Data shown:
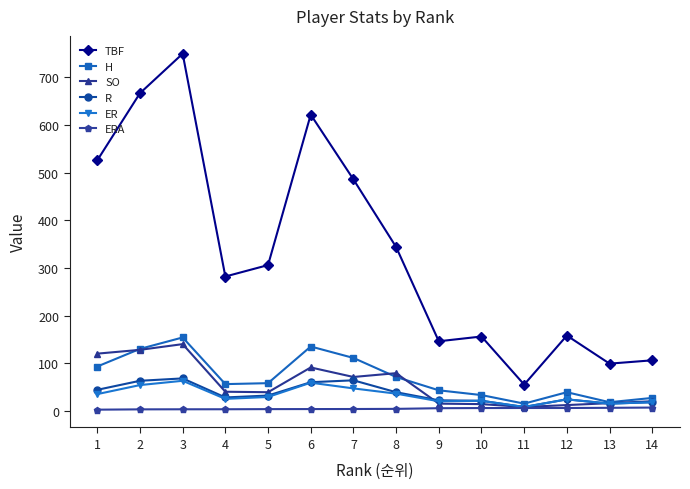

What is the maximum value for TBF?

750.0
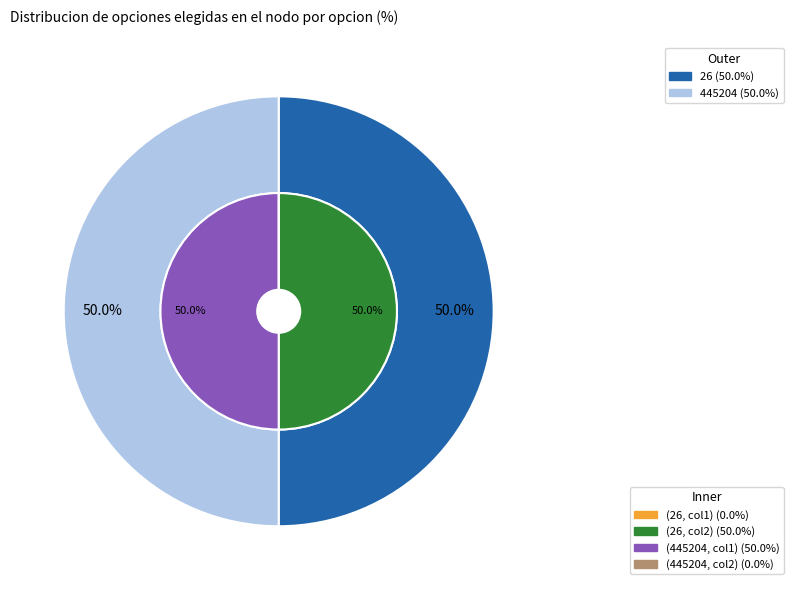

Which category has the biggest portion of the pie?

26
==
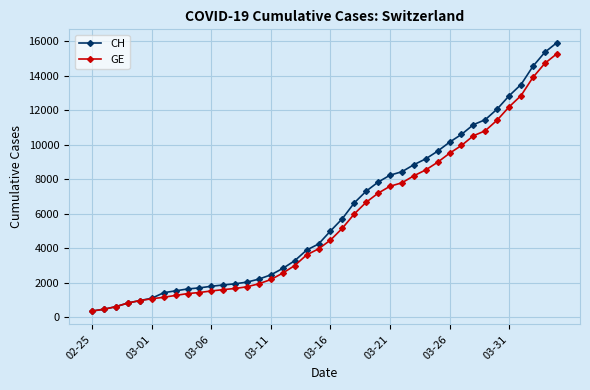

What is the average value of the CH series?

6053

Prompt: Update the lines starting with the line containing "What is the maximum value for TBF?" and going on through the line containing "Which category has", replacing "biggest portion" with "largest share" and changing nothing else. Return only those lines, without the pictures.

Answer section:
What is the maximum value for TBF?

750.0

Which category has the largest share of the pie?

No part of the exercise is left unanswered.